Segment Start: SOURCE RECORDS
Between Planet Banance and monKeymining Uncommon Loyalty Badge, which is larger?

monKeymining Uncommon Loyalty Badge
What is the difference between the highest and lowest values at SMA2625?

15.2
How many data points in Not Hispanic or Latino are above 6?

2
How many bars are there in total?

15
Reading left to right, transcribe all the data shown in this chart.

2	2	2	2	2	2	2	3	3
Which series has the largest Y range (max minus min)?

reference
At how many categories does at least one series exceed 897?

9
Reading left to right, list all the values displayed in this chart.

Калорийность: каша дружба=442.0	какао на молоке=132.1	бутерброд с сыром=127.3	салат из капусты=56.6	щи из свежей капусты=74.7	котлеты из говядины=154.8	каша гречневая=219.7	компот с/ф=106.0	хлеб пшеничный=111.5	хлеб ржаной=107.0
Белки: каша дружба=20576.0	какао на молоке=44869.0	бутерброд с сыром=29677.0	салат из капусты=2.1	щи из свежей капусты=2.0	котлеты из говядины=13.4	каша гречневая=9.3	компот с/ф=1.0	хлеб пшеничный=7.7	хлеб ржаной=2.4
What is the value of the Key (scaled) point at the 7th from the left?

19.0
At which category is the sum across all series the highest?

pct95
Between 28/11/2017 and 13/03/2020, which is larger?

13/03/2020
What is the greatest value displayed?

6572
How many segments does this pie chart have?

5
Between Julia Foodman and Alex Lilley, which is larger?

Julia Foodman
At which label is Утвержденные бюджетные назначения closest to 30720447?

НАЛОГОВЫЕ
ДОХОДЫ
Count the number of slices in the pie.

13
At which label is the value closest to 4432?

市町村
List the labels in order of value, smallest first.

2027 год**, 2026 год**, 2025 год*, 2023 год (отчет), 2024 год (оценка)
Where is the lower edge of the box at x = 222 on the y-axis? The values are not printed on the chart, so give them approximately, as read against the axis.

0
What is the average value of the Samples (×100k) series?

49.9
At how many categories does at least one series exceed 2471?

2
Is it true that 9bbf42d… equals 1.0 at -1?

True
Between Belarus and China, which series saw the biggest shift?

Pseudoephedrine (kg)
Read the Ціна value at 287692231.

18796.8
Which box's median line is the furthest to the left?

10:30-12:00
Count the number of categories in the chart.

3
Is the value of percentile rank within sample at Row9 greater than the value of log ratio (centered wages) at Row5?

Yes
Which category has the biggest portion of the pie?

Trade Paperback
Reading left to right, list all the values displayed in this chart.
Segment End: SOURCE RECORDS
▶ INSTRUCTIONS TO FOLLOW:
Counting case-sensitively, how many lines of the source data above contain the string "category"? Reply with the number only.

▶ RESULT FOR THIS TASK:
2